Stored items
☆ ☆ ☆ ☆
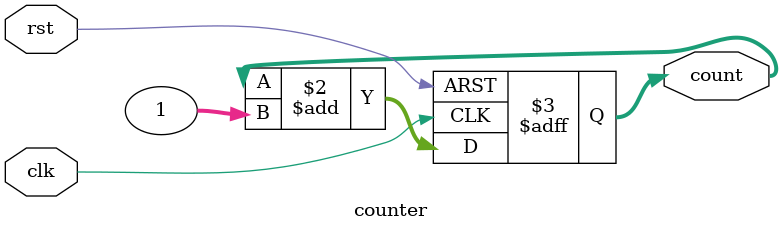
<source format=sv>

module counter #(parameter width = 32)
(
	input logic clk,
	input logic rst,
	output logic [width-1:0] count
);
	always_ff @(posedge clk or posedge rst) begin
		if(rst) begin
			count <= '0;
		end else begin
			count <= count + 'd1;
		end
	end
endmodule

</source>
☆ ☆ ☆ ☆
WHAT THIS TASK INVOLVES: Only the lines from the one containing "end else begin" through the end of the data above are wanted, both ends included; restate them word for word.

ANSWER TO THIS EXERCISE:
		end else begin
			count <= count + 'd1;
		end
	end
endmodule

</source>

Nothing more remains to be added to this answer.